The purpose of the RFC is to add VCIX Dialect to MLIR so that users can use VCIX-compatible co-processor.
Proposal
The PR implements VCIX dialect for entire set of VCIX instructions
Mnemonic funct6 vm rs2 rs1 funct3 rd Destination Sources
sf.vc.x 0000-- 1 ----- xs1 100 ----- none scalar xs1
sf.vc.i 0000-- 1 ----- simm 011 ----- none simm[4:0]
sf.vc.v.x 0000-- 0 ----- xs1 100 vd vector vd scalar xs1
sf.vc.v.i 0000-- 0 ----- simm 011 vd vector vd simm[4:0]
sf.vc.v.vv 0010-- 1 vs2 vs1 000 ----- none vector vs1, vector vs2
sf.vc.v.xv 0010-- 1 vs2 xs1 100 ----- none scalar xs1, vector vs2
sf.vc.v.iv 0010-- 1 vs2 simm 011 ----- none simm[4:0], vector vs2
sf.vc.v.fv 0010-- 1 vs2 fs1 101 ----- none scalar fs1, vector vs2
sf.vc.v.vv 0010-- 0 vs2 vs1 000 vd vector vd vector vs1, vector vs2
sf.vc.v.xv 0010-- 0 vs2 xs1 100 vd vector vd scalar xs1, vector vs2
sf.vc.v.iv 0010-- 0 vs2 simm 011 vd vector vd simm[4:0], vector vs2
sf.vc.v.fv 0010-- 0 vs2 fs1 101 vd vector vd scalar fs1, vector vs2
sf.vc.vvv 1010-- 1 vs2 vs1 000 vd none vector vs1, vector vs2, vector vd
sf.vc.xvv 1010-- 1 vs2 xs1 100 vd none scalar xs1, vector vs2, vector vd
sf.vc.ivv 1010-- 1 vs2 simm 011 vd none simm[4:0], vector vs2, vector vd
sf.vc.fvv 10101- 1 vs2 fs1 101 vd none scalar fs1, vector vs2, vector vd
sf.vc.v.vvv 1010-- 0 vs2 vs1 000 vd vector vd vector vs1, vector vs2, vector vd
sf.vc.v.xvv 1010-- 0 vs2 xs1 100 vd vector vd scalar xs1, vector vs2, vector vd
sf.vc.v.ivv 1010-- 0 vs2 simm 011 vd vector vd simm[4:0], vector vs2, vector vd
sf.vc.v.fvv 10101- 0 vs2 fs1 101 vd vector vd scalar fs1, vector vs2, vector vd
The VCIX dialect consists of unary
, binary
, ternary
, wide.ternary
operations and their read-only (i.e. that don’t have destination vector register) variants. For example sv.vc.v.vv
instruction will be represented as
%0 = vcix.binary %const, %op2, %rvl { opcode = 3 : i2 } : (i5, vector<[4] x f32>, ui32) -> vector<[4] x f32>
The operations of the VCIX dialect accept fixed or scalable vectors when RVV encoding is possible.

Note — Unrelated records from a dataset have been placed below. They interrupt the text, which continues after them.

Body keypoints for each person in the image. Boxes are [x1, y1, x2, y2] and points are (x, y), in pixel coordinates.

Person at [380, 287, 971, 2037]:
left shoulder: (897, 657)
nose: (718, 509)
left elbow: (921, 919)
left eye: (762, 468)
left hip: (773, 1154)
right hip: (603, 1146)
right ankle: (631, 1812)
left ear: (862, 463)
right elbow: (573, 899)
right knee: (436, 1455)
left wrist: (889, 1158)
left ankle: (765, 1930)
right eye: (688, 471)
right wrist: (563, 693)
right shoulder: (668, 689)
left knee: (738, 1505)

The PR also implements conversion of VCIX dialect to LLVM IR. Since the conversion requires correct bit-width for VL parameter, which is determined by target, RV64 is assumed by default. If user wants to convert for RV32 target, the function attribute vcix.target_features=”+32bit” must be set.
Use in MLIR ecosystem
Since the dialect does only operate either on scalable or on fixed vector type, thus the dialect cannot be used by high-level dialects that operate on Tensor or MemRef, such as TOSA, StableHLO, ONNX etc.
Example
The following simple example is used to demonstrate the possible conversion of math.exp with a fixed and scalable vtypes to VCIX operation
func.func @exp(%arg0: vector<32xf32>) -> vector<32xf32> {
%0 = math.exp %arg0 : vector<32xf32>
return %0 : vector<32xf32>
}
func.func @exp_scalable(%arg0: vector<[16]xf32>, %arg1: ui32) -> vector<[16]xf32> {
%0 = math.exp %arg0 : vector<32xf32>
return %0 : vector<32xf32>
}
After conversion to VCIX dialect
func.func @exp(%arg0: vector<32xf32>) -> vector<32xf32> {
%const = arith.constant 1 : i5
%0 = vcix.binary %const, %arg0 {opcode = 1 : i2, rs2 = 0 : i5} : (i5, vector<32xf32>) -> vector<32xf32>
return %0 : vector<32xf32>
}
func.func @exp_scalable(%arg0: vector<[16]xf32>, %arg1: ui32) -> vector<[16]xf32> {
%const = arith.constant 1 : i5
%0 = vcix.binary %const, %arg0, %arg1 {opcode = 1 : i2, rs2 = 0 : i5} : (i5, vector<[16]xf32>, ui32) -> vector<[16]xf32>
return %0 : vector<[16]xf32>
}
Compiling this down to machine code with Zvl256b
extension enabled produces:
…
li a0, 32
li a1, 1
vsetvli zero, a0, e32, m4, ta, ma
sf.vc.v.xv 1, v8, v8, a1
…
…
slli a0, a0, 32
srli a0, a0, 32
li a1, 1
vsetvli zero, a0, e32, m8, ta, ma
sf.vc.v.xv 1, v8, v8, a1
NOTE: Ideally, the operations should use RVV Dialect instead of scalable vectors to minimize verification and conversion logic.